- Posted May 14, 2017
How to Transition to a Monthly Paycheck
For most of our working years I think it’s safe to say just about all of us receive our checks weekly or every other week; and plan to pay our bills accordingly. Speaking for myself, while on Active Duty my wife and I designated the 1st’s paycheck to the mortgage and the 15th’s to our living expenses. Simple and easy to repeat; and I’d wager many others do something very similar.
I never considered what would happen if I was only paid once per month – and although I “knew” it’s what would happen when I retired from the Navy I wasn’t ready for it. It’s a different dynamic, even if you’re being paid the same or making more; because if it’s something you’re not used to it’s easy to spend like you have another check coming at the halfway point – and if you’re used to weekly paychecks it can be even worse.
To add insult to injury, it’s likely there is going to be a gap of at least (1) month between your last regular paycheck and your monthly check when transitioning to a military pension or social security. It could be even longer if you’ve filed a VA claim, I believe the current wait for fully developed claims is (6) months – a fully developed claim is one in which all supporting documentation has been provided and the VA forms have been completed correctly.
So what can you do to help yourself?
At least six months, a year would be ideal, start gradually transitioning to paying your bills within the first week of the month.

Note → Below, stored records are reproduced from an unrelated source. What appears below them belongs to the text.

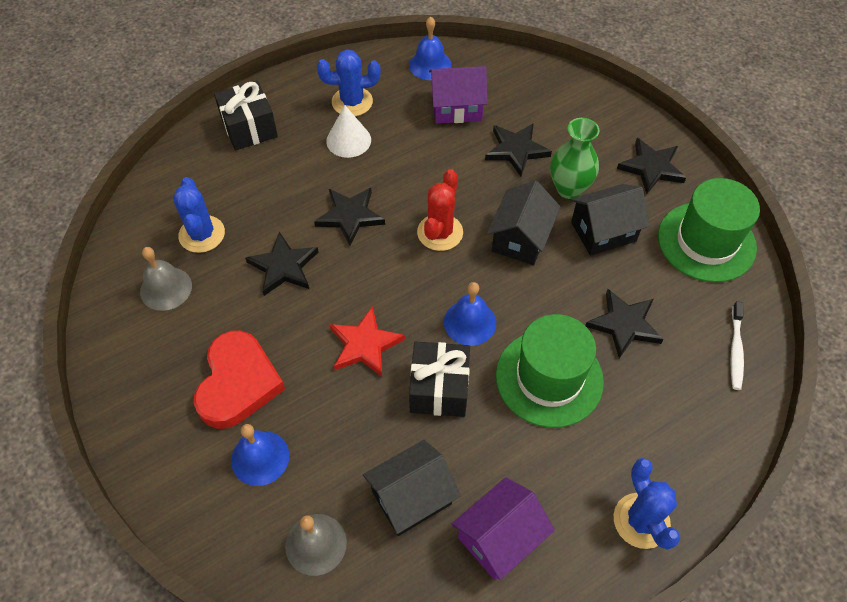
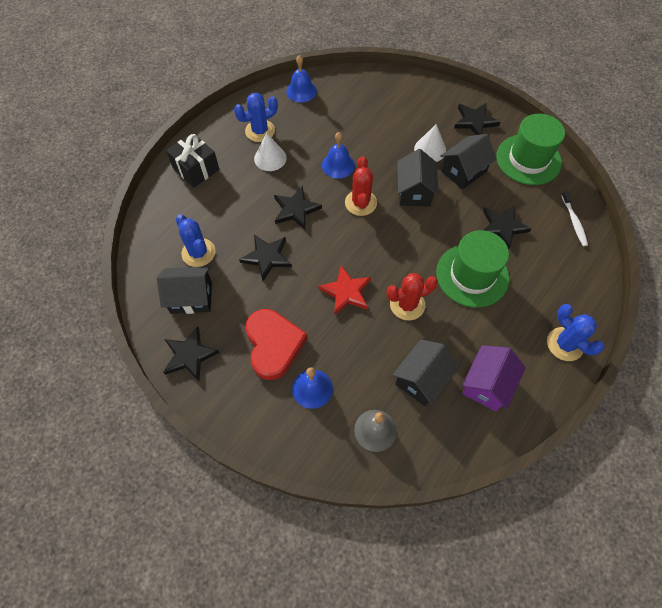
camera: 20 degrees left, 5 degrees up
(166, 288) = (191, 297): grey bell -> black house
(439, 388) = (407, 304): black gift -> red cactus
(456, 108) = (333, 116): purple house -> none
(470, 322) = (407, 255): blue bell -> blue bell (338, 165)
(516, 150) = (385, 134): black star -> black star (190, 355)
(569, 188) = (430, 149): green vase -> white cone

First, figure out your living expenses. Start with tracking all your spending, Mint.com is a useful tool; but many banks will include a similar tool. This will tell you how much you need to earn, and if you’re not interested in transitioning to another job/career; it will help you determine if, and where, you need to cut back. For those who are Active Duty and are being paid BAH cut your expected earnings by almost 2/3 – because you will receive ~50% of your base pay only (whatever percentage you’re entitled to, it’s calculated off your base pay). If your expenses are more than your new income you have two choices – find another income source (not credit cards or other debt instruments) or dial back your expenses.
After you’ve calculated your living expenses and your monthly income, train yourself to live off one pay period. For most of us this is going to take some coordination, because we don’t have sufficient savings to serve as a buffer. Start small, with a bill or two that are fairly consistent – like phone and/or cable. You know how much you need to set aside, and can plan for it by dialing back accordingly.
When you’re ready to start, set aside 1.5x’s the amount of the bill(s) you’re adding to the first of the month; and I recommend putting this somewhere other than your everyday savings/checking. You’re saving more than you “need” to build the habit and get you used to having less money available from your other checks. This also gives you the extra money you’re going to need to have available on the first of the month. If you cannot afford to save the full amount, then start by setting aside at least an extra $25. The less you can afford to set aside the more time you will need to give yourself for the transition, because we want the habit firmly anchored before the transition occurs.
The goal is a complete transition to paying all your bills on the first of the month before you leave the work force. This isn’t the only way to do this, and if it doesn’t appeal to you my hope is it has at least got you thinking about when you’re only going to have a monthly check. Don’t hesitate to get help if you need it, in this particular case I would recommend a fee only (hourly) planner – Garrett Planning Network, NAPFA, and the CFP Board all have “Find an Advisor” tool; to name a few organizations.